### SOURCE MATERIAL:
****************

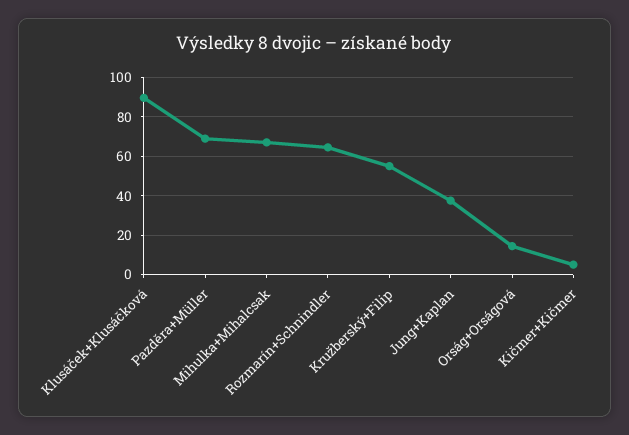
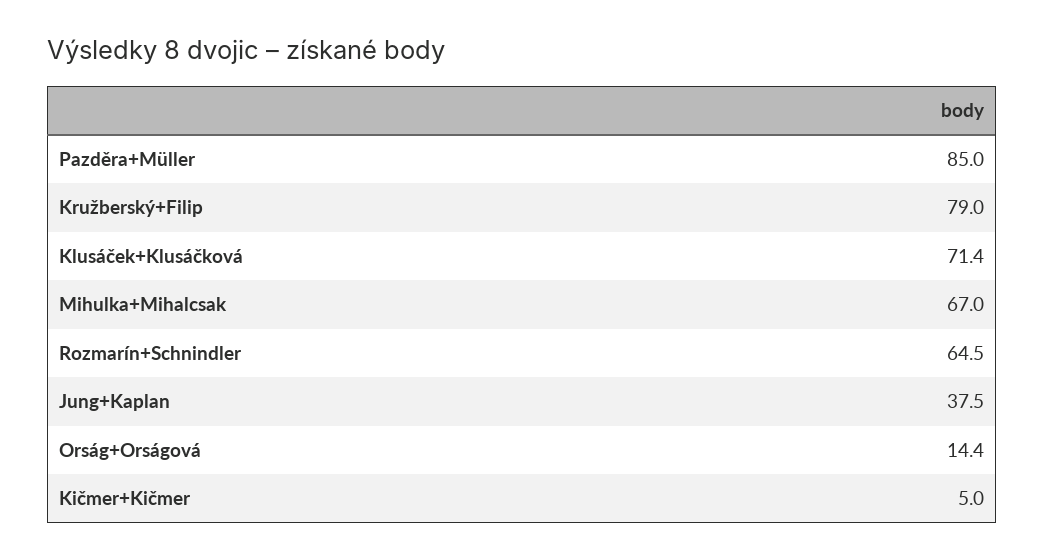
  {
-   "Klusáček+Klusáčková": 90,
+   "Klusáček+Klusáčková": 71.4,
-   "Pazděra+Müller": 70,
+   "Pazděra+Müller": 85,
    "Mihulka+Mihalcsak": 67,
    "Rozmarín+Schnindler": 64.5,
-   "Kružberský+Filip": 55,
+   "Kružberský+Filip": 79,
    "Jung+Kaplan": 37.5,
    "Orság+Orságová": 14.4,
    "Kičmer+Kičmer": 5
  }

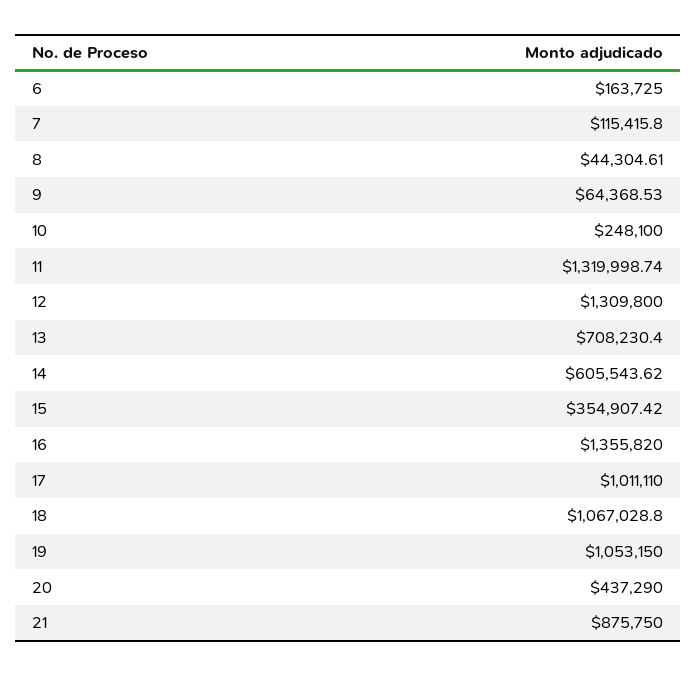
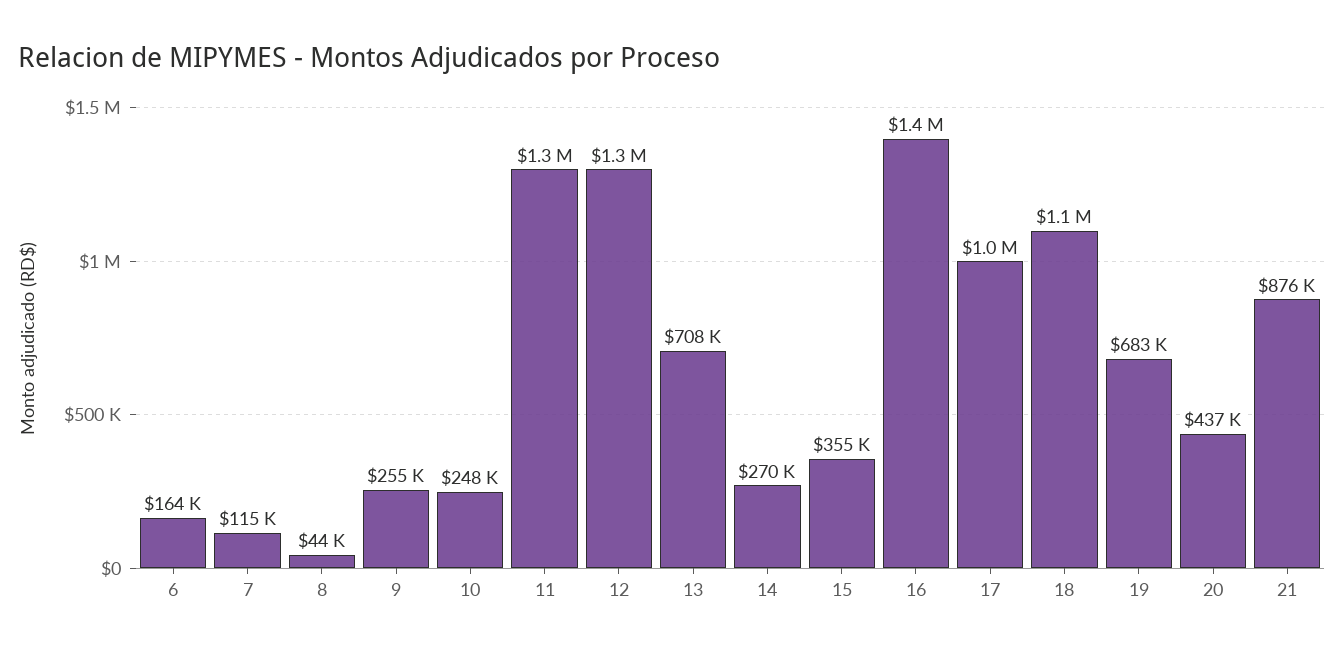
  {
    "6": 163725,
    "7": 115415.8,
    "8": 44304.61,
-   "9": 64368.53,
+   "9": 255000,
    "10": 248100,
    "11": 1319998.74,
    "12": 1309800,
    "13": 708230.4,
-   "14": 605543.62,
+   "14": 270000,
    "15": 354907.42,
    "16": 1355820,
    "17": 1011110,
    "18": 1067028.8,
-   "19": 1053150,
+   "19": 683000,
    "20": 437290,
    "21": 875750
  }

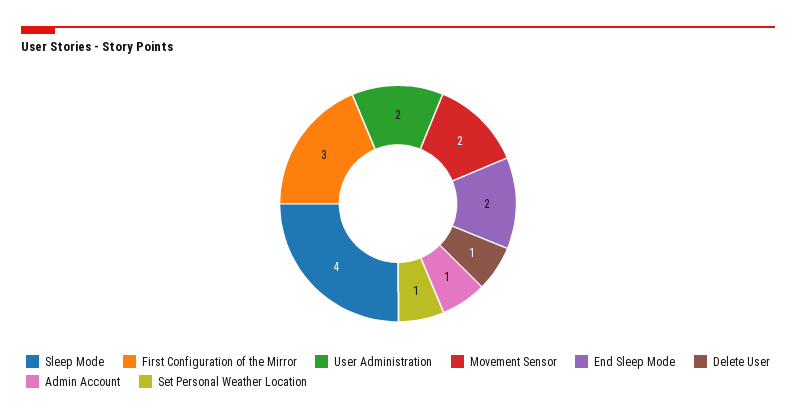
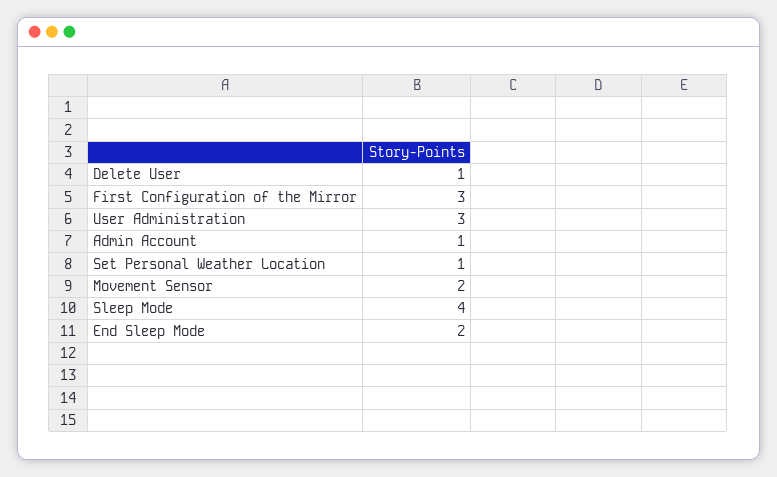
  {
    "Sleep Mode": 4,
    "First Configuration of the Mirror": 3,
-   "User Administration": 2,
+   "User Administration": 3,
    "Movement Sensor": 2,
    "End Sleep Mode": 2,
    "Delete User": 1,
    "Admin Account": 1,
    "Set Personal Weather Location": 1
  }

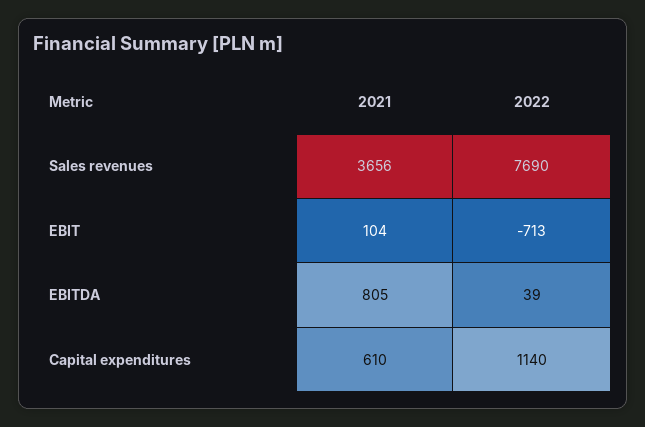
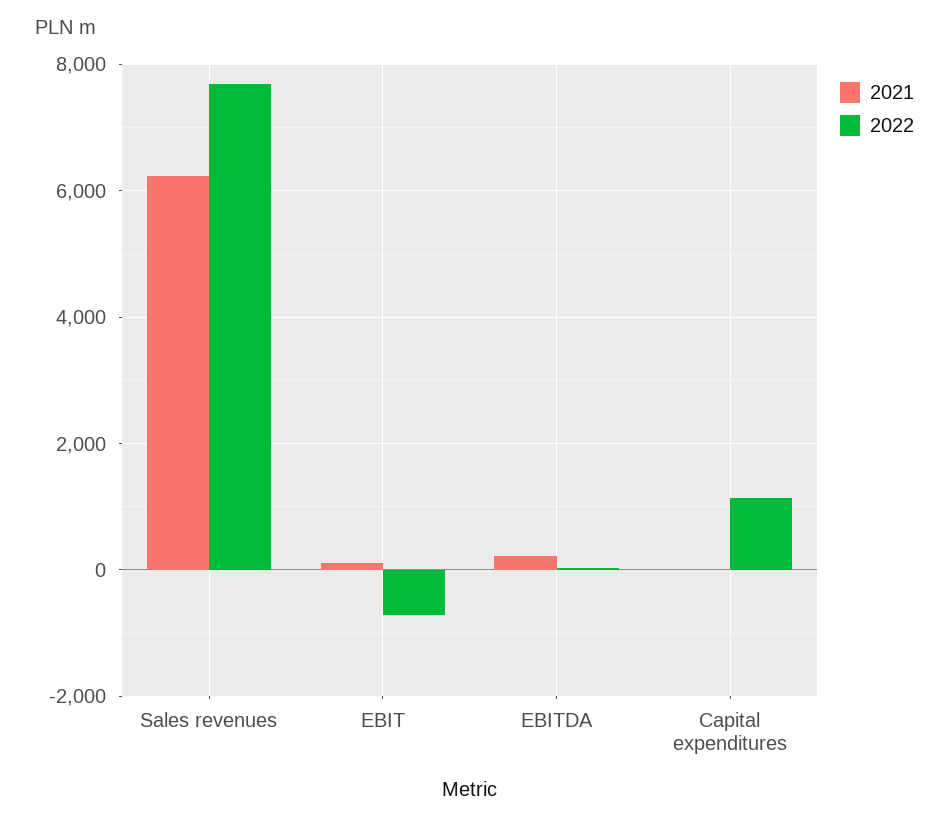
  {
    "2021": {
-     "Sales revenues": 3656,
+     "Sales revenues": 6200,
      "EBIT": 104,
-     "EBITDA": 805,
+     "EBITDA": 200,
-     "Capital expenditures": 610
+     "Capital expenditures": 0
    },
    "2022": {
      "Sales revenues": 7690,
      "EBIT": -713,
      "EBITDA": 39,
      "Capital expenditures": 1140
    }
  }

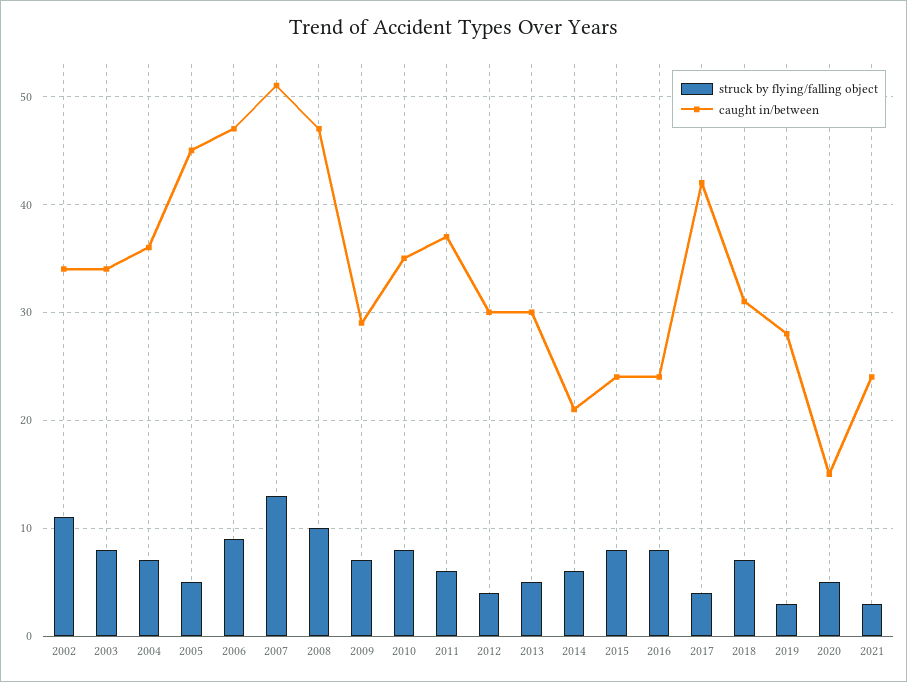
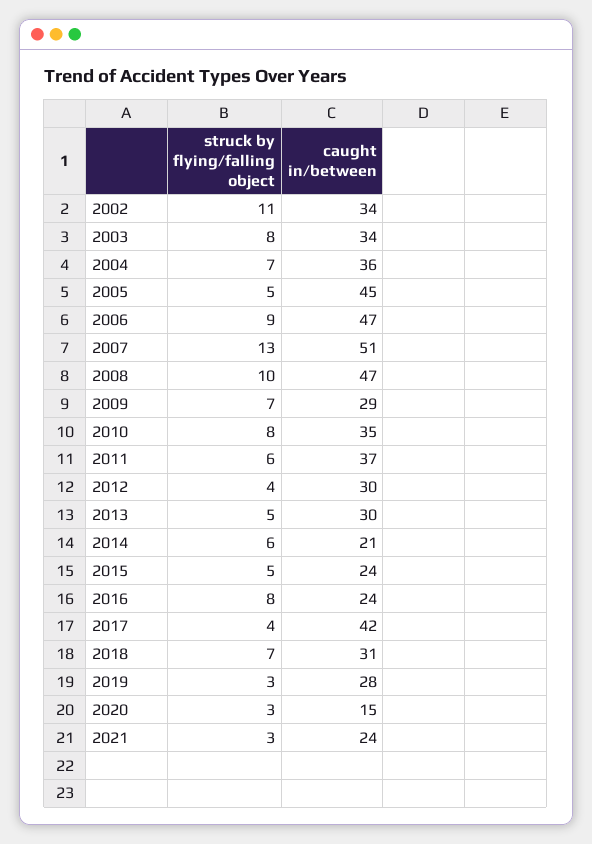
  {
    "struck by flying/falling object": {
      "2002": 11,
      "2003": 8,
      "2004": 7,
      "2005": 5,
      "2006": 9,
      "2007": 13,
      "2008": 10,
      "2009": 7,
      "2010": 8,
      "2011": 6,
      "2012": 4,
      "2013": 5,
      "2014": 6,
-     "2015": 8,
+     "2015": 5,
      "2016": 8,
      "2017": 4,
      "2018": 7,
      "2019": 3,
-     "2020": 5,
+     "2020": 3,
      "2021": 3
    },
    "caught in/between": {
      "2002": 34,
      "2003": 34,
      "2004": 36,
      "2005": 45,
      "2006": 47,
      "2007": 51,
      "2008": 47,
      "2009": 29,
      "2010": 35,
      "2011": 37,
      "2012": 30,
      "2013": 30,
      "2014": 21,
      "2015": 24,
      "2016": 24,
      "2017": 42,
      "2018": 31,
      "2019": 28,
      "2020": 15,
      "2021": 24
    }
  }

****************

### EXERCISE AIM:
From the entries above, copy each line that holds "Klusáčková".

### SOLUTION:
-   "Klusáček+Klusáčková": 90,
+   "Klusáček+Klusáčková": 71.4,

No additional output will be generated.